Reel Rock 15 is a film series telling the stories of climbers and their ascents. The movie “Black Ice” takes climbers from Memphis Rox Wall on their first ice climbing trip. Memphis Rox is a not-for-profit climbing gym, where members pay what they can to get access to the world of indoor climbing. Black Ice is directed by the gym’s own Malik Martin (@malikthamartian), a POC climber and storyteller who is perfectly placed to talk about the under-representation of black culture in the world of climbing.
I caught the latest Reel Rock film premier online this year and as usual was blown away by the films. I was luckily able to enjoy some great discussions, with a group of friends, around the films after we had all been able to watch them separately. Which was such a great lockdown gift, the feeling of shared experience had been missing and our opinions on the films gave rise to healthy discussions. The film Black Ice stood out to me, with such an inspiring story, alongside great production and characters. I can honestly say it made me want to do so much more as a gym operator to improve access to climbing.
Light is the debut documentary by Caroline Treadway (@carolinelovesphotos). The film tackled the hidden world of eating disorders in professional rock climbing as the filmmaker follows two best friends on their harrowing journey in a courageous narrative that breaks the silence about the sport’s darkest secret. Angie Payne, Emily Harrington, Andrea Szekely and Kai Lightner share their struggles and insights in this powerful film about the quest for lightness and its dangerous legacy. This film was directed, written, edited and produced by women and since International Women’s Day 2021 is just week’s away, there’s no better time to celebrate this important film.

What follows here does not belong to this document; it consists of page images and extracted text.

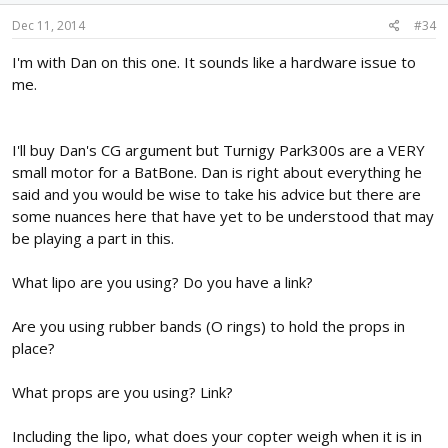
Dec 11, 2014
#34
I'm with Dan on this one. It sounds like a hardware issue to
me.
I'll buy Dan's CG argument but Turnigy Park300s are a VERY
small motor for a BatBone. Dan is right about everything he
said and you would be wise to take his advice but there are
some nuances here that have yet to be understood that may
be playing a part in this.
What lipo are you using? Do you have a link?
Are you using rubber bands (O rings) to hold the props in
place?
What props are you using? Link?
Including the lipo, what does your copter weigh when it is in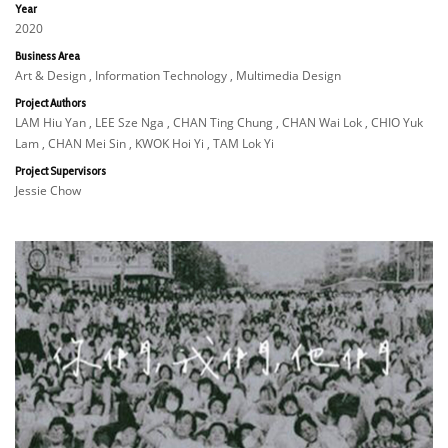
Year
2020
Business Area
Art & Design , Information Technology , Multimedia Design
Project Authors
LAM Hiu Yan , LEE Sze Nga , CHAN Ting Chung , CHAN Wai Lok , CHIO Yuk
Lam , CHAN Mei Sin , KWOK Hoi Yi , TAM Lok Yi
Project Supervisors
Jessie Chow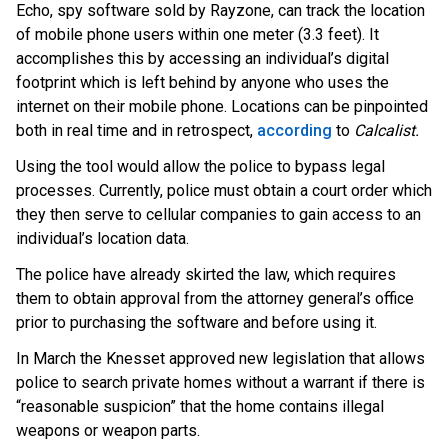
Echo, spy software sold by Rayzone, can track the location
of mobile phone users within one meter (3.3 feet). It
accomplishes this by accessing an individual’s digital
footprint which is left behind by anyone who uses the
internet on their mobile phone. Locations can be pinpointed
both in real time and in retrospec
t,
according
t
o
Calcalist.
Using the tool would allow the police to bypass legal
processes. Currently, police must obtain a court order which
they then serve to cellular companies to gain access to an
individual’s location data.
The police have already skirted the law, which requires
them to obtain approval from the attorney general’s office
prior to purchasing the software and before using it.
In March the Knesset approved new legislation that allows
police to search private homes without a warrant if there is
“reasonable suspicion” that the home contains illegal
weapons or weapon parts.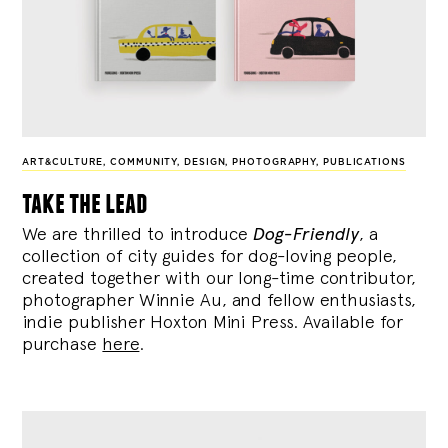
ART&CULTURE
,
COMMUNITY
,
DESIGN
,
PHOTOGRAPHY
,
PUBLICATIONS
take the lead
We are thrilled to introduce
Dog-Friendly
, a
collection of city guides for dog-loving people,
created together with our long-time contributor,
photographer Winnie Au, and fellow enthusiasts,
indie publisher Hoxton Mini Press. Available for
purchase
here
.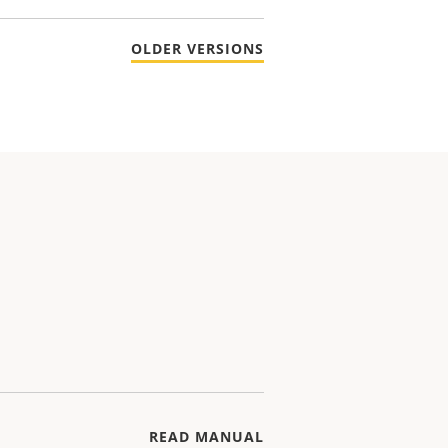
OLDER VERSIONS
READ MANUAL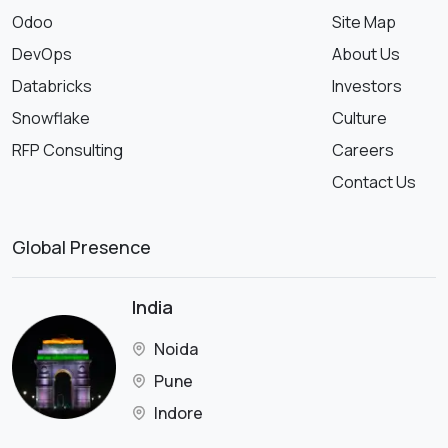
Odoo
Site Map
DevOps
About Us
Databricks
Investors
Snowflake
Culture
RFP Consulting
Careers
Contact Us
Global Presence
India
Noida
Pune
Indore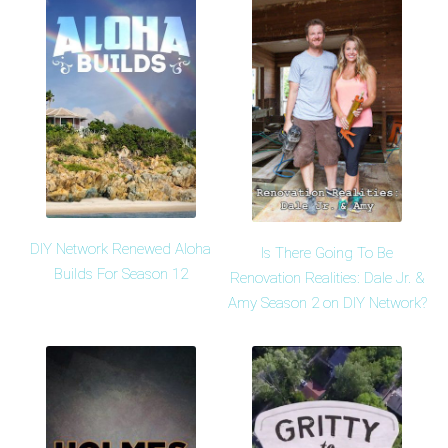
DIY Network Renewed Aloha
Is There Going To Be
Builds For Season 12
Renovation Realities: Dale Jr. &
Amy Season 2 on DIY Network?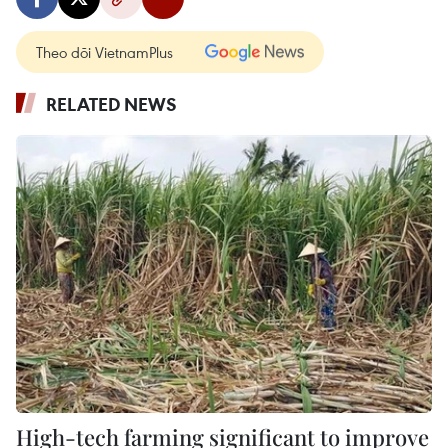
Theo dõi VietnamPlus
RELATED NEWS
High-tech farming significant to improve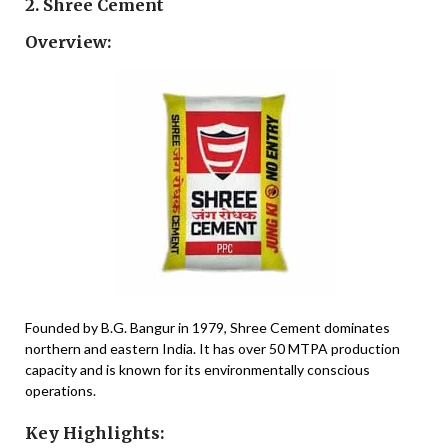
2. Shree Cement
Overview:
Founded by B.G. Bangur in 1979, Shree Cement dominates
northern and eastern India. It has over 50 MTPA production
capacity and is known for its environmentally conscious
operations.
Key Highlights: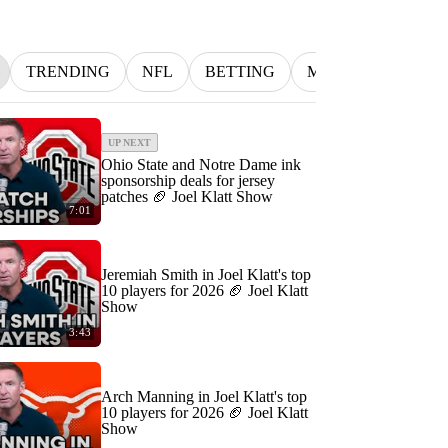
TRENDING
NFL
BETTING
MLB
INDYCA
UP NEXT
Ohio State and Notre Dame ink
sponsorship deals for jersey
patches 🏈 Joel Klatt Show
7:01
Jeremiah Smith in Joel Klatt's top
10 players for 2026 🏈 Joel Klatt
Show
3:43
Arch Manning in Joel Klatt's top
10 players for 2026 🏈 Joel Klatt
Show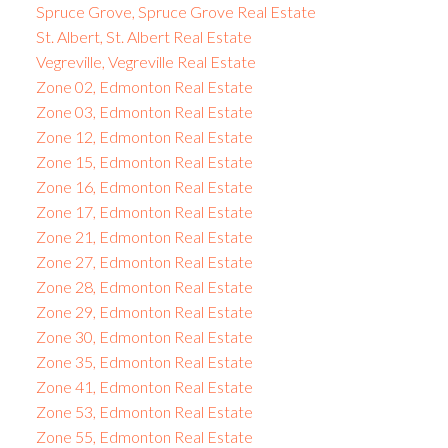
Spruce Grove, Spruce Grove Real Estate
St. Albert, St. Albert Real Estate
Vegreville, Vegreville Real Estate
Zone 02, Edmonton Real Estate
Zone 03, Edmonton Real Estate
Zone 12, Edmonton Real Estate
Zone 15, Edmonton Real Estate
Zone 16, Edmonton Real Estate
Zone 17, Edmonton Real Estate
Zone 21, Edmonton Real Estate
Zone 27, Edmonton Real Estate
Zone 28, Edmonton Real Estate
Zone 29, Edmonton Real Estate
Zone 30, Edmonton Real Estate
Zone 35, Edmonton Real Estate
Zone 41, Edmonton Real Estate
Zone 53, Edmonton Real Estate
Zone 55, Edmonton Real Estate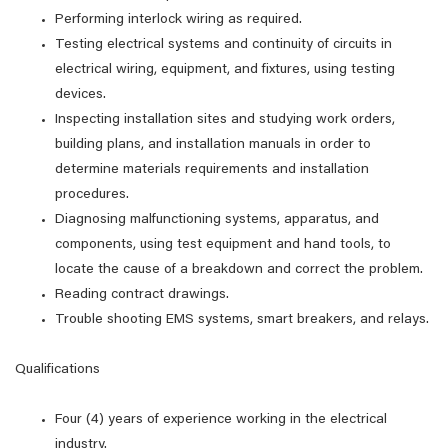
Performing interlock wiring as required.
Testing electrical systems and continuity of circuits in
electrical wiring, equipment, and fixtures, using testing
devices.
Inspecting installation sites and studying work orders,
building plans, and installation manuals in order to
determine materials requirements and installation
procedures.
Diagnosing malfunctioning systems, apparatus, and
components, using test equipment and hand tools, to
locate the cause of a breakdown and correct the problem.
Reading contract drawings.
Trouble shooting EMS systems, smart breakers, and relays.
Qualifications
Four (4) years of experience working in the electrical
industry.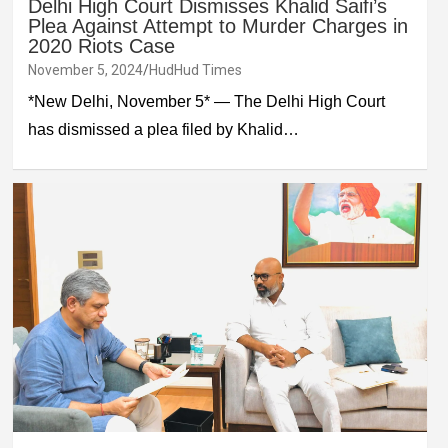
Delhi High Court Dismisses Khalid Saifi’s
Plea Against Attempt to Murder Charges in
2020 Riots Case
November 5, 2024
HudHud Times
*New Delhi, November 5* — The Delhi High Court
has dismissed a plea filed by Khalid…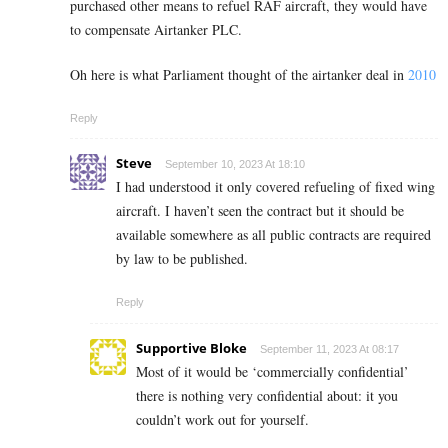
purchased other means to refuel RAF aircraft, they would have
to compensate Airtanker PLC.
Oh here is what Parliament thought of the airtanker deal in
2010
Reply
Steve
September 10, 2023 At 18:10
I had understood it only covered refueling of fixed wing
aircraft. I haven’t seen the contract but it should be
available somewhere as all public contracts are required
by law to be published.
Reply
Supportive Bloke
September 11, 2023 At 08:17
Most of it would be ‘commercially confidential’
there is nothing very confidential about: it you
couldn’t work out for yourself.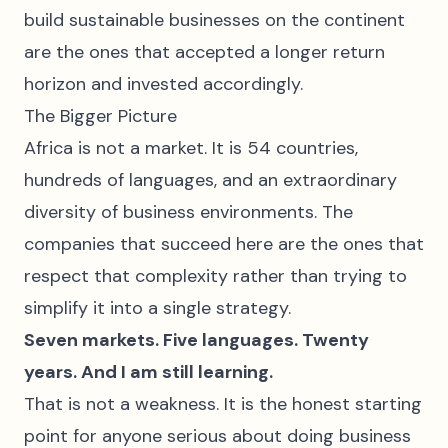
build sustainable businesses on the continent
are the ones that accepted a longer return
horizon and invested accordingly.
The Bigger Picture
Africa is not a market. It is 54 countries,
hundreds of languages, and an extraordinary
diversity of business environments. The
companies that succeed here are the ones that
respect that complexity rather than trying to
simplify it into a single strategy.
Seven markets. Five languages. Twenty
years. And I am still learning.
That is not a weakness. It is the honest starting
point for anyone serious about doing business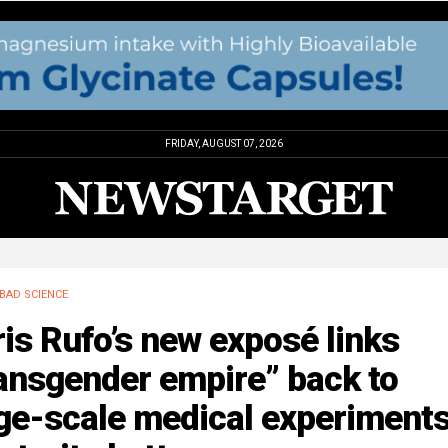
FRIDAY, AUGUST 07, 2026
BAD SCIENCE
is Rufo’s new exposé links
ansgender empire” back to
ge-scale medical experiments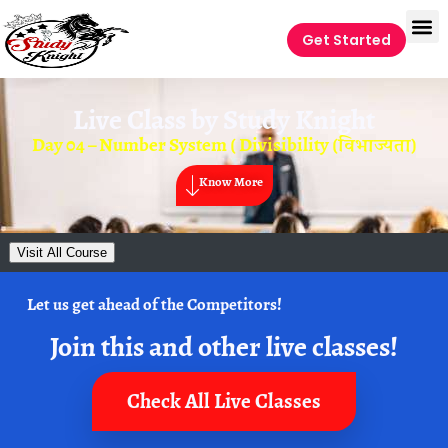
Get Started
Live Class by
Study Knight
Day 04 – Number System ( Divisibility (विभाज्यता)
Know More
Visit All Course
Let us get ahead of the Competitors!
Join this and other live classes!
Check All Live Classes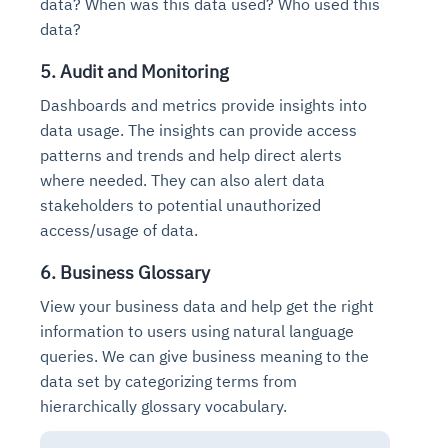
data? When was this data used? Who used this
data?
5. Audit and Monitoring
Dashboards and metrics provide insights into
data usage. The insights can provide access
patterns and trends and help direct alerts
where needed. They can also alert data
stakeholders to potential unauthorized
access/usage of data.
6. Business Glossary
View your business data and help get the right
information to users using natural language
queries. We can give business meaning to the
data set by categorizing terms from
hierarchically glossary vocabulary.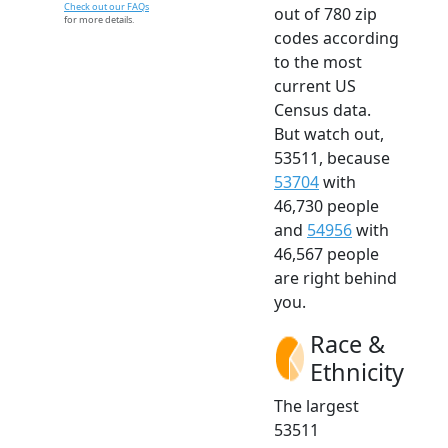
Check out our FAQs
out of 780 zip
for more details.
codes according
to the most
current US
Census data.
But watch out,
53511, because
53704
with
46,730 people
and
54956
with
46,567 people
are right behind
you.
Race &
Ethnicity
The largest
53511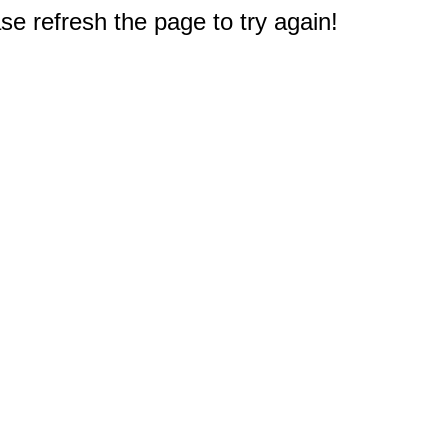
e refresh the page to try again!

I have personally struggled for as long as I can remember with my weight and body image. I have never climbed at an elite level, or will, but both inside and outside of climbing the level that diet culture permeates is intense. I hope this film will help us start to turn a corner and have more open, honest discussions which get men and women involved. I would strongly encourage everyone to watch this great documentary.
World Class: The Story of Aidan Roberts' Bouldering Breakthrough
Ever been on a run of form where you smashed ever proj, and felt like you couldn’t be stopped by any boulder you set your eyes on? Nah, me neither. But “World Class” tells the story of a hot steak unlike many others, and shines a spotlight on one of the most exciting new names in the sport. This film follows Aidan repeating multiple 8Bs to then establishing first ascents all the way up to 8C and 8C+ with Superpowers and Outliers. It’s great climbing inspo, and just a fun watch besides that. Seeing loads of relatively local crags featured with such a humble down to earth character as Aidan and the shadow of Gaskins to follow made this a really awesome film for me. Absolutely worth watching if you need to build psyche again before tackling your first session returning outside.
Rotpunkt: Bibliographie | Alex Megos climbs his hardest project yet
Alex Megos isn’t a guy who typically takes years to complete a project. But this is a story three years in the making, as injuries, doubts and Olympic qualification kept an ascent of Bibliographie of his reach. It wasn’t until covid-19 hit, that Alex found the chance to return to Ceuse and finally get this one done. It’s one of the hardest climbs on the planet and Rotpunkt: Bibliographie is a fascinating look at one of the best around overcoming a challenge unlike any other. Again, perfect to watch if you need a strong shot of psyche in the arm.
Bonus pick: Jam Crack with Ray Wood
While not technically intended as a film, Niall Grimes podcast is a constant part of in my climbing content diet. In this recent episode, he catches up with Ray Wood, North Wales based climbing photographer. Along with it being another great episode, with an interesting guest, and insights into the history and evolution of climbing photography, this episode has really reignited my interest in photography and trying to be better at capturing moments in time.
The conversation talks about the benefit of capturing group photos to secure moments in time, which struck a chord with me. The general easy to enjoy nature of the interview makes for perfect listening or viewing when looking for a distraction.